Let’s get to coding!
We will start with an example where we take mpg
data and make a scatterplot.
How do we get from this:
The data
head(mpg)
to this:
The plot
Let’s plot!
Load the ggplot2 library:
library(ggplot2)
ggplot
is the base layer.
ggplot()
This is a good place to for us to define our plot’s default data.
ggplot(data = mpg)
There isn’t much being plotted yet… Let’s tell our plot about our mapping, where our x
will be our cty
and y
will be our hwy
.
ggplot(
data = mpg,
mapping = aes(x = cty, y = hwy)
)
Our plot now has enough information to set some automatic axis limits based on the data.
ggplot(
data = mpg,
mapping = aes(x = cty, y = hwy)
) +
geom_point()
We can map the number of cylinders as a set of discrete values to color.
ggplot(
data = mpg,
mapping = aes(x = cty, y = hwy)
) +
geom_point(
mapping = aes(color = factor(cyl))
)
At this point, we have the base of the plot. We can save this to a variable, mpg_base_plot
, and make additional adjustments.
mpg_base_plot <- ggplot(
data = mpg,
mapping = aes(x = cty, y = hwy)
) +
geom_point(
mapping = aes(color = factor(cyl))
)
mpg_base_plot
To add the reference line, we add a layer like so:
mpg_base_plot +
geom_abline(
slope = 1,
intercept = 0,
color = 'black',
linetype = 'dotted'
)
Note that this geom layer can be added on top of a blank plot. All geom_
prefixed functions return an environment
object that holds onto the information we call it with.
ggplot() +
geom_abline(
slope = 1,
intercept = 0,
color = 'black',
linetype = 'dotted'
)
Let’s continue. Our plot looks a bit funny – the grid for the x and y are not 1 to 1. Let’s use a coord_
function to adjust this:
mpg_base_plot +
geom_abline(
slope = 1,
intercept = 0,
color = 'black',
linetype = 'dotted'
) +
coord_fixed(ratio = 1)
We can clean up the plot like so:
mpg_plot <- mpg_base_plot +
geom_abline(
slope = 1,
intercept = 0,
color = 'black',
linetype = 'dotted'
) +
coord_fixed(ratio = 1) +
scale_color_manual(
name = '# of Cyl',
values = c('skyblue','royalblue', 'blue', 'navy')
) +
ggtitle('Miles per gallon') +
theme_light()
mpg_plot
We can further manipulate the plot using things like facet_
.
mpg_plot +
facet_grid(.~class)
Let’s experiment
We can get the base plots from the ggplot cheatsheets on our computer by sourcing this R script.

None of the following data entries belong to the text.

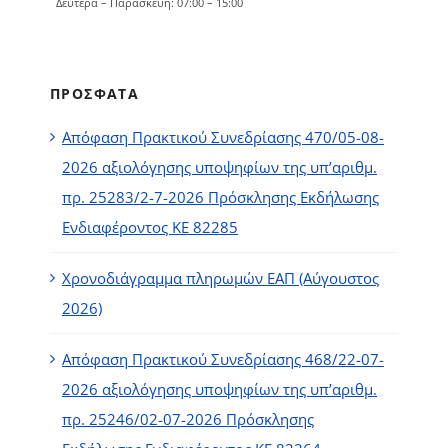
Δευτέρα – Παρασκευή: 07:00 – 15:00
ΠΡΟΣΦΑΤΑ
Απόφαση Πρακτικού Συνεδρίασης 470/05-08-
2026 αξιολόγησης υποψηφίων της υπ’αριθμ.
πρ. 25283/2-7-2026 Πρόσκλησης Εκδήλωσης
Ενδιαφέροντος ΚΕ 82285
Χρονοδιάγραμμα πληρωμών ΕΑΠ (Αύγουστος
2026)
Απόφαση Πρακτικού Συνεδρίασης 468/22-07-
2026 αξιολόγησης υποψηφίων της υπ’αριθμ.
πρ. 25246/02-07-2026 Πρόσκλησης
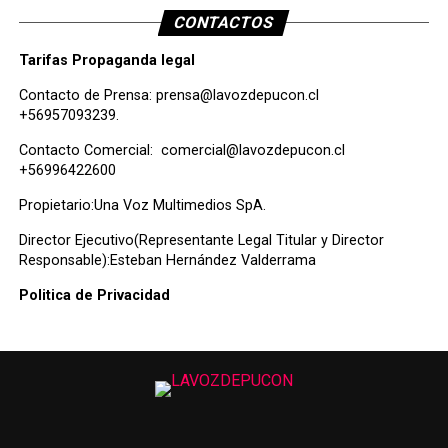
CONTACTOS
Tarifas Propaganda legal
Contacto de Prensa:
prensa@lavozdepucon.cl
+56957093239.
Contacto Comercial:
comercial@lavozdepucon.cl
+56996422600
Propietario:Una Voz Multimedios SpA.
Director Ejecutivo(Representante Legal Titular y Director
Responsable):Esteban Hernández Valderrama
Politica de Privacidad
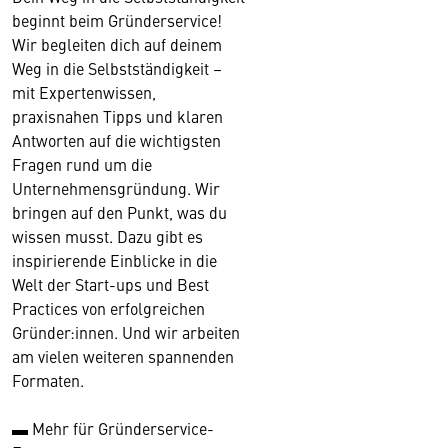
beginnt beim Gründerservice!
Wir begleiten dich auf deinem
Weg in die Selbstständigkeit –
mit Expertenwissen,
praxisnahen Tipps und klaren
Antworten auf die wichtigsten
Fragen rund um die
Unternehmensgründung. Wir
bringen auf den Punkt, was du
wissen musst. Dazu gibt es
inspirierende Einblicke in die
Welt der Start-ups und Best
Practices von erfolgreichen
Gründer:innen. Und wir arbeiten
am vielen weiteren spannenden
Formaten.
▬ Mehr für Gründerservice-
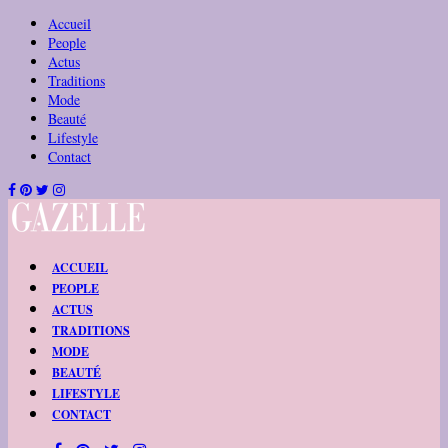
Accueil
People
Actus
Traditions
Mode
Beauté
Lifestyle
Contact
ACCUEIL
PEOPLE
ACTUS
TRADITIONS
MODE
BEAUTÉ
LIFESTYLE
CONTACT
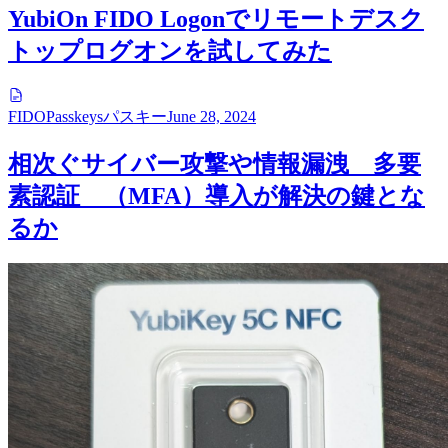
YubiOn FIDO Logonでリモートデスク
トップログオンを試してみた
FIDO
Passkeys
パスキー
June 28, 2024
相次ぐサイバー攻撃や情報漏洩 多要
素認証 （MFA）導入が解決の鍵とな
るか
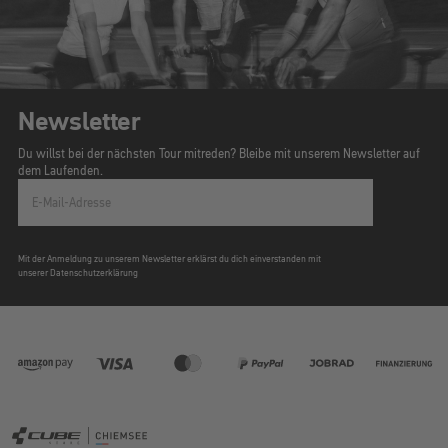
Newsletter
Du willst bei der nächsten Tour mitreden? Bleibe mit unserem Newsletter auf
dem Laufenden.
E-Mail-Adresse
Mit der Anmeldung zu unserem Newsletter erklärst du dich einverstanden mit
unserer Datenschutzerklärung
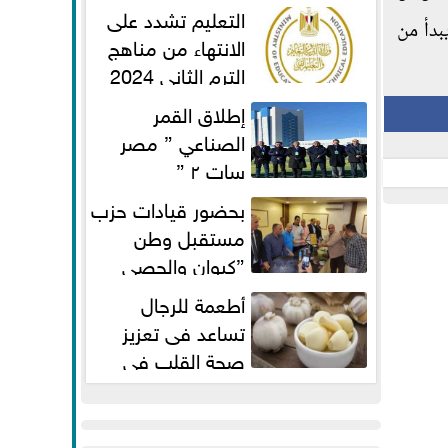
الفطر لاستكمال المناهج
التعليم تشدد على
بدأ من
الانتهاء من مناهج
الترم الثاني 2024
قبل الامتحانات
إطلاق القمر
الصناعي ” مصر
سات ٢ ”
بحضور قيادات حزب
مستقبل وطن
”كيوان والحصي
والتمامي وابوحجازي وعيسي” أمانه
أطعمة للرجال
كفر...
تساعد فى تعزيز
صحة القلب فى
سن الأربعين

source('https://goo.gl/3EQSXt')
The magic behind the +
We can discover how the +
is helping us construct these plots by running:
methods('+')
[1] +.Date +.gg* +.POSIXt
see '?methods' for accessing help and source code
From the result, we can see that the +
function is overloaded for objects that match the gg
namespace. If we look at the code for this function, we learn more about how it works.
Object-oriented
We can explore more of how ggplot
works underneath by looking at:
base_plot <- ggplot()
names(base_plot)
[1] "data" "layers" "scales" "mapping" "theme" "coordinates" "facet" "plot_env"
[9] "labels"
It’s an object that can be mutated. Other functions output objects as well.
mpg_mapping <- aes(x = cty, y = hwy)
mpg_mapping
* x -> cty
* y -> hwy
Let’s mutate the base_plot
:
base_plot$data <- mpg
base_plot$mapping <- mpg_mapping
base_plot$layers <- c(base_plot$layers, geom_point())
base_plot
Extensibility
You can also create custom stat_
s, geom_
s, and theme_
s as needed. This vignette explains the object-oriented patterns for ggplot2, and how to extend the library for your needs.

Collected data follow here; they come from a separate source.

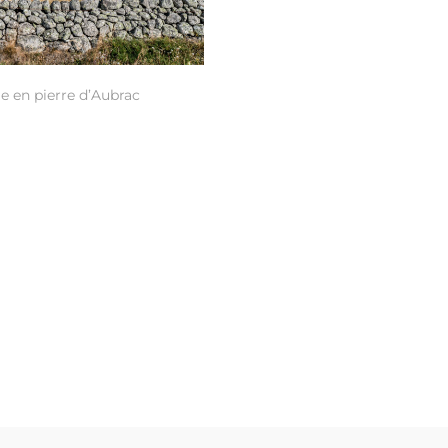
le en pierre d’Aubrac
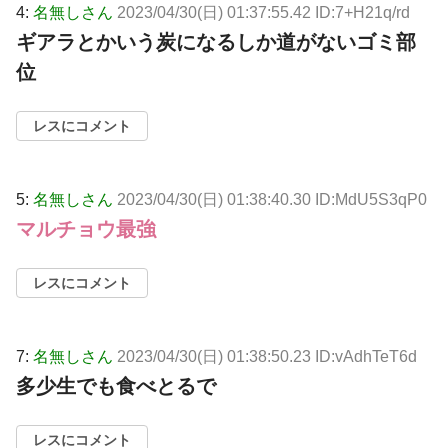
4:
名無しさん
2023/04/30(日) 01:37:55.42 ID:7+H21q/rd
ギアラとかいう炭になるしか道がないゴミ部
位
レスにコメント
5:
名無しさん
2023/04/30(日) 01:38:40.30 ID:MdU5S3qP0
マルチョウ最強
レスにコメント
7:
名無しさん
2023/04/30(日) 01:38:50.23 ID:vAdhTeT6d
多少生でも食べとるで
レスにコメント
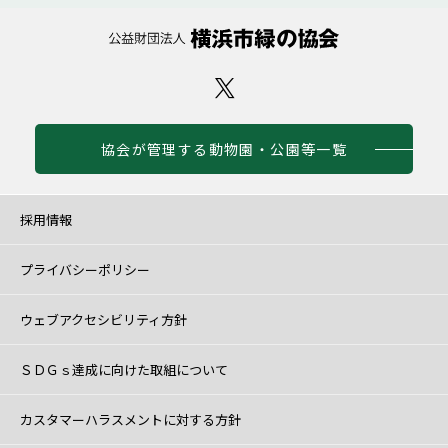
協会が管理する動物園・公園等一覧
採用情報
プライバシーポリシー
ウェブアクセシビリティ方針
ＳＤＧｓ達成に向けた取組について
カスタマーハラスメントに対する方針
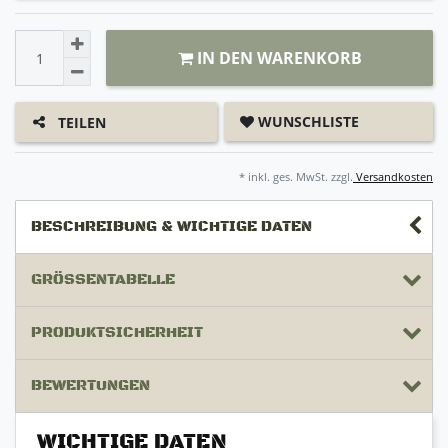
IN DEN WARENKORB
WUNSCHLISTE
TEILEN
* inkl. ges. MwSt. zzgl.
Versandkosten
BESCHREIBUNG & WICHTIGE DATEN
GRÖSSENTABELLE
PRODUKTSICHERHEIT
BEWERTUNGEN
WICHTIGE DATEN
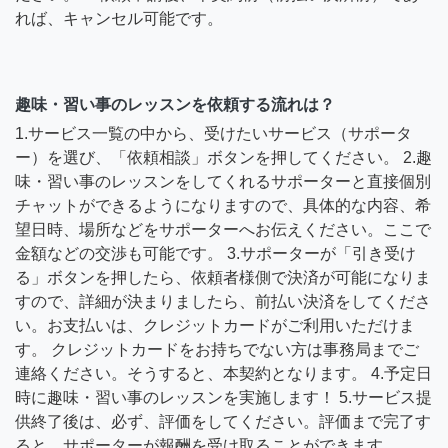
れば、キャンセル可能です。
趣味・習い事のレッスンを依頼する流れは？
1.サービス一覧の中から、受けたいサービス（サポータ
ー）を選び、「依頼相談」ボタンを押してください。 2.趣
味・習い事のレッスンをしてくれるサポーターと直接個別
チャットができるようになりますので、具体的な内容、希
望日時、場所などをサポーターへお伝えください。ここで
金額などの交渉も可能です。 3.サポーターが「引き受け
る」ボタンを押したら、依頼者様側で決済が可能になりま
すので、詳細が決まりましたら、前払い決済をしてくださ
い。お支払いは、クレジットカードがご利用いただけま
す。 クレジットカードをお持ちでない方は事務局までご
連絡ください。そうすると、本契約となります。 4.予定日
時に趣味・習い事のレッスンを実施します！ 5.サービス提
供終了後は、必ず、評価をしてください。評価まで完了す
ると、サポーターが報酬を受け取ることができます。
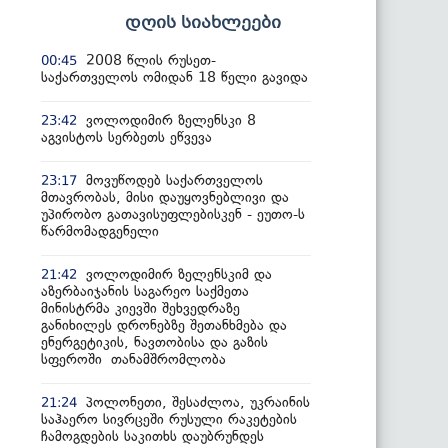
დღის სიახლეები
2008 წლის რუსეთ-
00:45
საქართველოს ომიდან 18 წელი გავიდა
ვოლოდიმირ ზელენსკი 8
23:42
აგვისტოს სერბეთს ეწვევა
მოვუწოდებ საქართველოს
23:17
მთავრობას, მისი დაუყოვნებლივი და
უპირობო გათავისუფლებისკენ - ეუთო-ს
წარმომადგენელი
ვოლოდიმირ ზელენსკიმ და
21:42
აზერბაიჯანის საგარეო საქმეთა
მინისტრმა კიევში შეხვედრაზე
განიხილეს დრონებზე შეთანხმება და
ენერგეტიკის, ნავთობისა და გაზის
სფეროში თანამშრომლობა
პოლონეთი, შესაძლოა, უკრაინის
21:24
საჰაერო სივრცეში რუსული რაკეტების
ჩამოგდების საკითხს დაუბრუნდეს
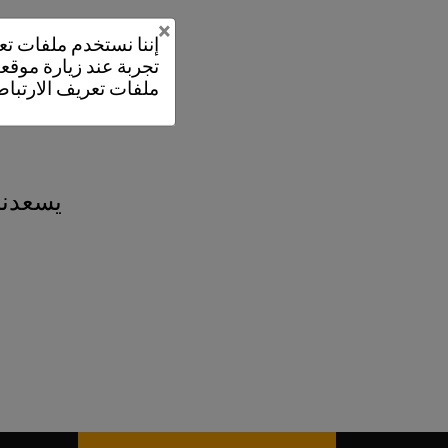
×
إننا نستخدم ملفات 
تجربة عند زيارة موقعن
ملفات تعريف الارتباط
يسعدنا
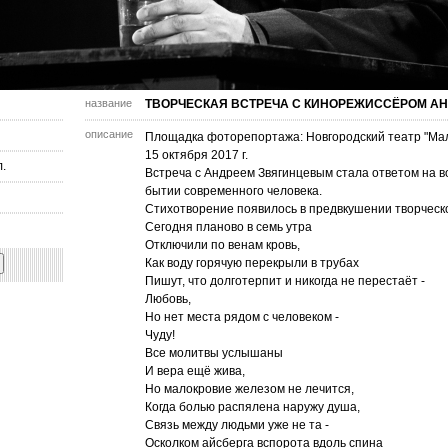
название
ТВОРЧЕСКАЯ ВСТРЕЧА С КИНОРЕЖИССЁРОМ А
описание
Площадка фоторепортажа: Новгородский театр "Ма
15 октября 2017 г.
.
Встреча с Андреем Звягинцевым стала ответом на в
бытии современного человека.
Стихотворение появилось в предвкушении творческо
Сегодня планово в семь утра
Отключили по венам кровь,
Как воду горячую перекрыли в трубах
Пишут, что долготерпит и никогда не перестаёт -
Любовь,
Но нет места рядом с человеком -
Чуду!
Все молитвы услышаны
И вера ещё жива,
Но малокровие железом не лечится,
Когда болью распялена наружу душа,
Связь между людьми уже не та -
Осколком айсберга вспорота вдоль спина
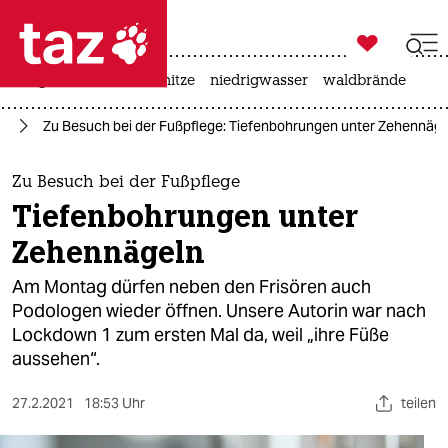

taz zahl ich
krieg in der ukraine
hitze
niedrigwasser
waldbrände

taz zahl ich
ag
Zu Besuch bei der Fußpflege: Tiefenbohrungen unter Zehennäge
taz zahl ich
themen
Zu Besuch bei der Fußpflege
Tiefenbohrungen unter
politik
Zehennägeln
öko
Am Montag dürfen neben den Frisören auch
Podologen wieder öffnen. Unsere Autorin war nach
gesellschaft
Lockdown 1 zum ersten Mal da, weil „ihre Füße
aussehen“.
kultur
sport
27.2.2021
18:53 Uhr
teilen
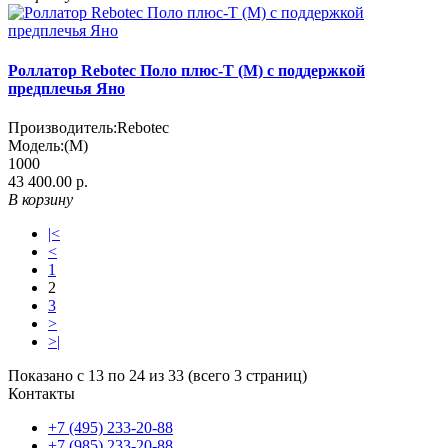
Роллатор Rebotec Поло плюс-Т (M) с поддержкой
предплечья Яно
Производитель:
Rebotec
Модель:
(М)
1000
43 400.00 р.
В корзину
|<
<
1
2
3
>
>|
Показано с 13 по 24 из 33 (всего 3 страниц)
Контакты
+7 (495) 233-20-88
+7 (985) 233-20-88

There’s actually a lot we can learn from the source code, such as all possible aes
parameters.
The makings of a pie
Grammar-based graphics lends flexibility
Back to Leland Wilkinson’s point about making a pie – that a pie chart is really a stacked bar chart that has been transformed with polar coordinates where the y is mapped to the angle, a.k.a. theta.
We start with a bar chart:
diamonds_by_cut_base <- ggplot(data = diamonds, mapping = aes(x = cut, fill = cut))
diamonds_by_cut_base +
geom_bar()
Here, we have a stacked bar chart of diamonds grouped by cut.

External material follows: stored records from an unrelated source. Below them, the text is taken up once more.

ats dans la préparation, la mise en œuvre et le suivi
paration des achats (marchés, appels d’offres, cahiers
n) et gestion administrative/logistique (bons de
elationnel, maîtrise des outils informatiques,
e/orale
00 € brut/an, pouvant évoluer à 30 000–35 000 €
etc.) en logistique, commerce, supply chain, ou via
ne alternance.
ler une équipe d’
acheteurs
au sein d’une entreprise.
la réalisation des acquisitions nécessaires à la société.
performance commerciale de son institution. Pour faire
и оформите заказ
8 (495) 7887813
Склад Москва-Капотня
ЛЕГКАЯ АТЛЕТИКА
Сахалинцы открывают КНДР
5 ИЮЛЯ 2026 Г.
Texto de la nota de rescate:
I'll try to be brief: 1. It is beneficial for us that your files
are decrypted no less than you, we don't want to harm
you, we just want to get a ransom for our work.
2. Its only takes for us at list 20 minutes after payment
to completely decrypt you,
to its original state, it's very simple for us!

diamonds_by_cut_stacked <- diamonds_by_cut_base +
geom_bar(width = 1, aes(x=factor("")))
diamonds_by_cut_stacked
Taking the bar chart, we simply “add” a coord_polar
to it.
diamonds_by_cut_stacked +
coord_polar() +
scale_x_discrete("")
By default, coord_polar
maps the theta
from x
and the radius
from y
.
bullseye_coords <- coord_polar()
bullseye_coords$theta
[1] "x"
bullseye_coords$r
[1] "y"
We need to a coord_polar
where the theta
maps from y
:
pie_coords <- coord_polar(theta = "y")
pie_coords$theta
[1] "y"
Now, we can transform the stacked bar chart to a pie chart:
diamonds_by_cut_stacked +
pie_coords
?coord_polar
A layered grammar is powerful
The full grammar consists of:
- The base plot –
ggplot
– with default data
and mapping
s
- Any number of layers –
geom_
or stat_
– each with
data
mapping
- plot’s
mapping
s by default
- defined by
aes
thetics
geom_
- Sometimes defined by default by
stat_
if defined
stat_
- Identity by default
- Sometimes defined by default by
geom_
if defined
position
- Optional, any adjustments necessary to geom positioning
Additionally, the grammar includes control over the whole plot’s
scale
s
- to define how data values map
aes
thetic values
coordinate
s
facet
s